There is increasing interest in alternatives to long-term opioid use and in more coordinated approaches to care. At the same time, there are valid concerns around consistency, clinical standards, and long-term evidence for newer treatment approaches.
What came through in the discussion wasn’t a clear endorsement of any one solution. It was a recognition that the conversation is changing.
Stakeholders are asking different questions than they were even a few years ago. Not just about what works, but about how care is delivered, monitored, and integrated into the claim.
That shift brings opportunity, but it also requires discipline. New approaches need to be supported by clinical oversight, clear guidelines, and a realistic understanding of how they fit into existing workflows.
The system isn’t moving away from structure. It’s being asked to evolve within it.
Where Good Ideas Crash Into Reality
What stood out most wasn’t the creativity of the ideas. It was how quickly the conversation turned to execution.
In workers’ comp, most ideas don’t fail because they lack vision. They stall because of what it takes to make them work.
Questions around funding, adoption, regulatory alignment, and day-to-day usability tend to surface quickly. Even strong ideas have to fit into a system that is already operating under pressure.
That’s where things get difficult.
An idea might improve one part of the process, but if it creates additional complexity somewhere else, adoption becomes harder. And without adoption, even the best concepts don’t move forward.

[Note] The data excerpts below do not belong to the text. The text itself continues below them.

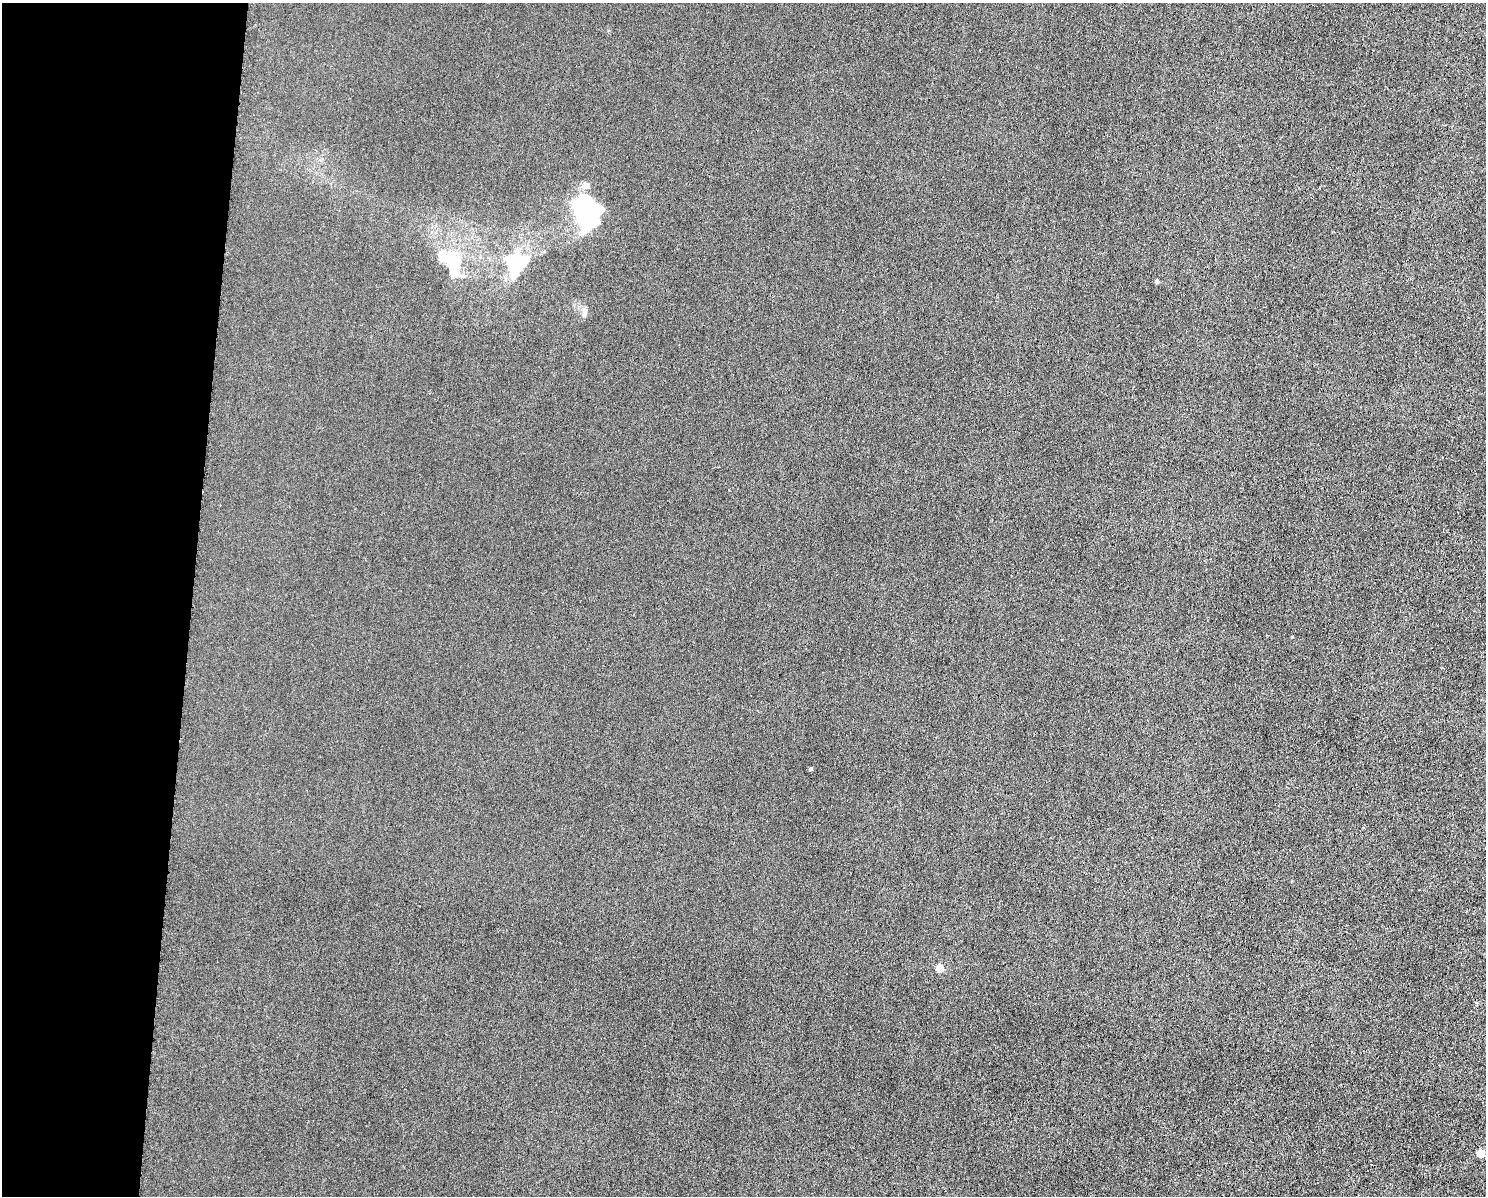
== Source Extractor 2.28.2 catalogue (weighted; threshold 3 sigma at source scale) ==
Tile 4 of 3 x 4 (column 1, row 2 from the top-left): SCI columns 232-1715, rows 2391-3584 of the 4800 x 4779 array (HDU 1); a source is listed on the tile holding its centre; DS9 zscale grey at full resolution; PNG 1488 x 1198 px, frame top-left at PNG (2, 3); no overlay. Shown black and unused: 13% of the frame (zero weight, under 3 of 6 exposures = <1% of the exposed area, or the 3 px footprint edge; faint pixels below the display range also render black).
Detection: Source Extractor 2.28.2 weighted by HDU 2 'WHT'; one run over the whole footprint, this tile lists its part. Background 0.00826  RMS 0.0031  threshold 0.0128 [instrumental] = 3 sigma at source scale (4.09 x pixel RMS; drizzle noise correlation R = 1.36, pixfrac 0.8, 0.05/0.05 arcsec/px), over >= 5 px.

That dynamic isn’t unique to this session. It’s a pattern the industry has seen before.
The Work Ahead Isn’t Theoretical
There’s always interest in what’s next for workers’ comp. New models. New tools. New ways of thinking about care and claims. But this session pointed somewhere more grounded.

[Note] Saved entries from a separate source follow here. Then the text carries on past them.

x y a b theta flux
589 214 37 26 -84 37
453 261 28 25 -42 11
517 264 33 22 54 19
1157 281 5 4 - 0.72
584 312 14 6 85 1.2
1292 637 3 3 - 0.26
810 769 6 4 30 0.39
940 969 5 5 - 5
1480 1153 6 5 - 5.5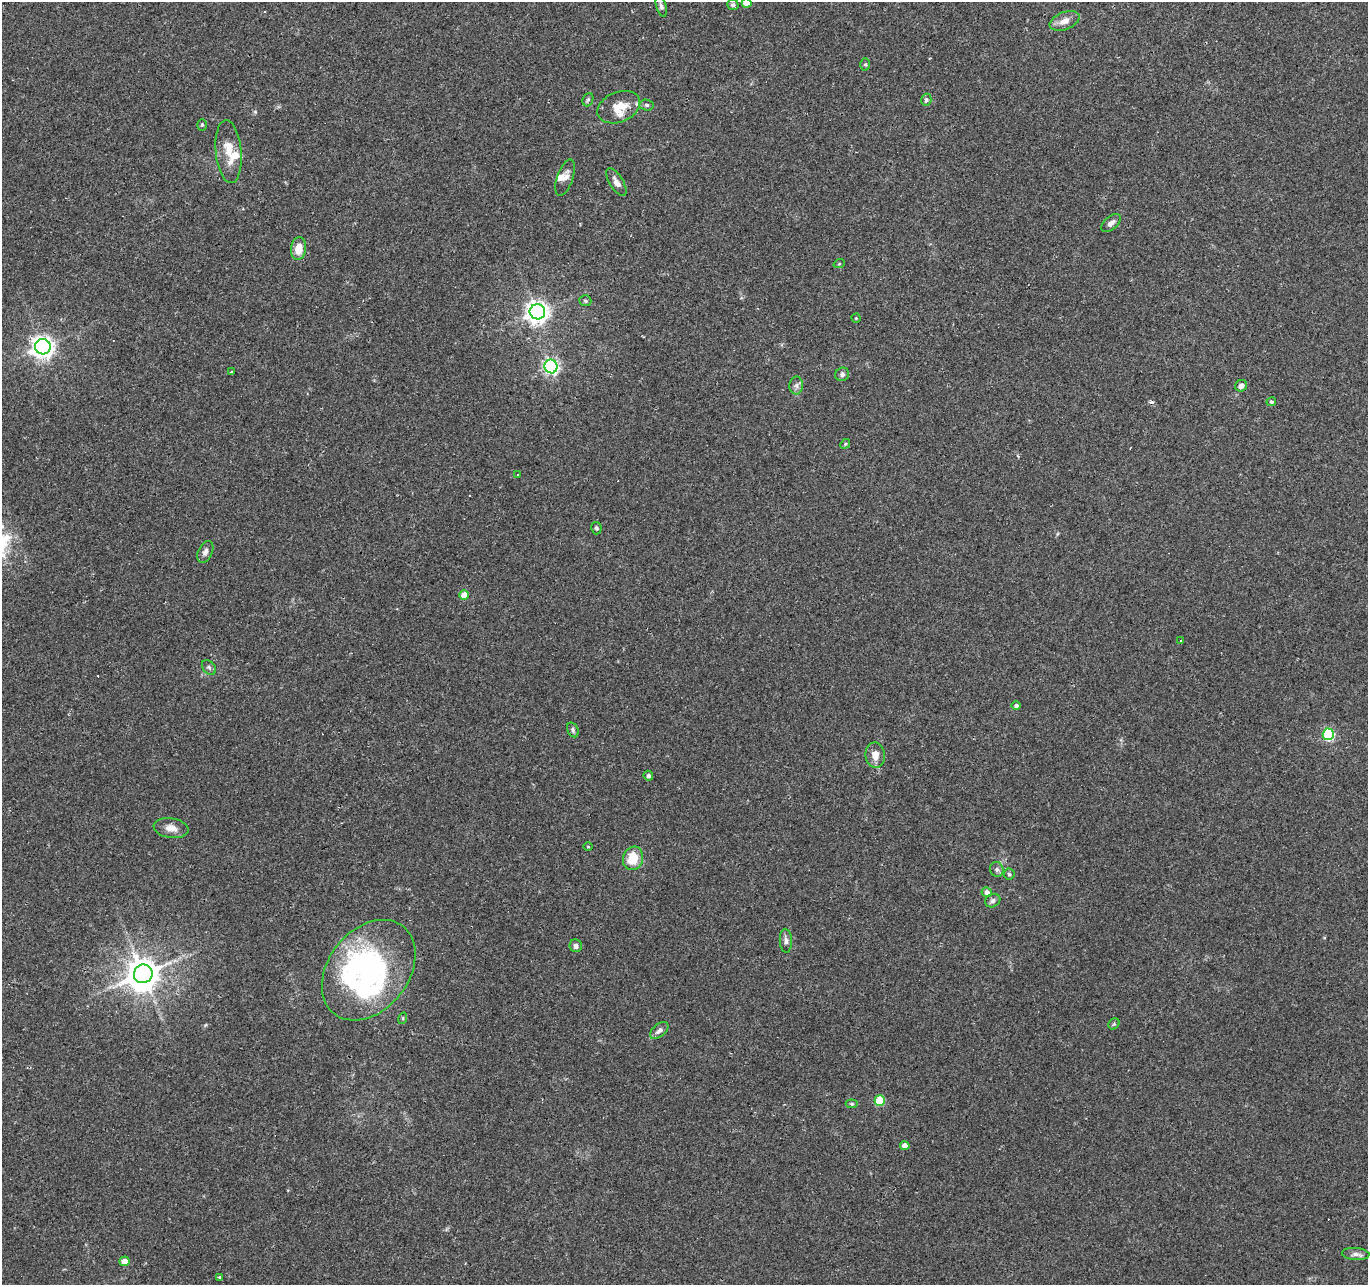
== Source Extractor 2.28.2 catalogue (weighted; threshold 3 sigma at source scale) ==
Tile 10 of 4 x 4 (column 2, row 3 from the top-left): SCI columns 1367-2732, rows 1492-2774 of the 5469 x 5613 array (HDU 1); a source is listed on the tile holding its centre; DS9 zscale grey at full resolution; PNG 1370 x 1287 px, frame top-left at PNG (2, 2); each listed source drawn as its Kron ellipse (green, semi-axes under 4 px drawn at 4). Shown black and unused: <1% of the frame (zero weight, under 2 of 3 exposures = <1% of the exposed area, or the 3 px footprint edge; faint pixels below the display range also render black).
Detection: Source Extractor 2.28.2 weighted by HDU 2 'WHT'; one run over the whole footprint, this tile lists its part. Background 0.0249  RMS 0.0036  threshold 0.0161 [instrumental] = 3 sigma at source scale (4.5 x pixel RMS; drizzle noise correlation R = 1.50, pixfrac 1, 0.0396/0.0396 arcsec/px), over >= 5 px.
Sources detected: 74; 1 inside a brighter object's white glare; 9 cosmic-ray / hot-pixel residue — neither listed nor drawn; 6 inside a brighter listed object's ellipse — not listed separately; the other 58 listed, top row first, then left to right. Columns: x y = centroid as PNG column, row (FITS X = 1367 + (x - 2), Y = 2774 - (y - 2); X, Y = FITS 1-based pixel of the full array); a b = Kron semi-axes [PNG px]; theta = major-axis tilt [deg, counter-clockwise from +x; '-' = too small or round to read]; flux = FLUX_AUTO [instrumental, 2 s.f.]
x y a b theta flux
747 3 5 4 - 4.3
733 5 5 5 - 0.72
661 6 11 5 -74 1.2
1065 21 15 8 21 3.2
865 64 6 5 - 0.55
588 100 7 5 68 0.64
926 100 6 5 - 0.74
647 105 7 5 -4 0.81
619 107 22 15 23 6.9
202 125 6 5 - 0.5
229 152 32 13 -85 6.9
565 178 19 8 71 2.5
616 182 16 6 -58 2.2
1111 223 11 6 42 1.8
298 248 11 7 80 5.3
839 264 6 3 19 0.35
585 301 6 5 - 0.69
537 312 8 7 - 260
856 318 4 4 - 0.31
43 347 8 7 - 240
551 366 7 6 - 89
232 372 3 2 - 0.35
842 374 7 6 - 1.1
796 385 9 6 89 1.3
1241 386 6 5 - 1.5
1271 402 5 4 - 0.62
845 444 5 4 - 0.49
518 475 3 2 - 0.38
596 528 6 5 - 0.66
205 552 12 7 64 1.4
464 595 5 5 - 5.1
1180 641 3 2 - 0.51
209 667 8 5 -49 0.9
1016 706 4 4 - 0.78
573 730 8 5 -64 0.83
1328 734 6 5 - 37
875 755 13 9 -83 3.5
648 776 5 4 - 0.84
171 828 18 10 -9 3.2
588 847 5 3 - 0.34
633 858 12 10 72 8.6
997 869 7 6 - 1.1
1009 874 5 5 - 0.57
987 892 5 5 - 1.6
993 901 8 6 31 1
786 941 12 6 -86 1.4
576 946 6 6 - 1.2
369 970 56 40 52 53
143 974 9 9 - 730
403 1018 6 3 72 0.42
1114 1024 6 5 - 0.54
659 1030 11 6 41 1.6
880 1101 5 5 - 15
852 1104 6 4 -7 0.46
905 1146 4 4 - 3
1356 1254 14 6 -4 1.6
124 1261 5 5 - 3.2
219 1277 3 3 - 1.3
Isophote crosses this tile's border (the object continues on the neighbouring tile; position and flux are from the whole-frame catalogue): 2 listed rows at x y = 747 3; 661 6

The biggest opportunities aren’t at the edges of the system. They’re in the middle of it. In the everyday points where claims either move or stall.
Communication between stakeholders. Timely access to care. Consistent information flow.
Coordination across the claim. These aren’t new challenges, but they remain incomplete.
And the organizations that find ways to reduce friction in those moments are the ones that will see meaningful impact. Not just in cost, but in how claims perform from start to finish.
Final Thought
What made this session worth paying attention to wasn’t how different the ideas were. It was how often they circled the same pressure points.
Different approaches. Same underlying issues.
That’s not a coincidence. It’s a signal.
And it’s a reminder that the future of workers’ comp may not be defined by one breakthrough, but by how well the system improves the way it already operates.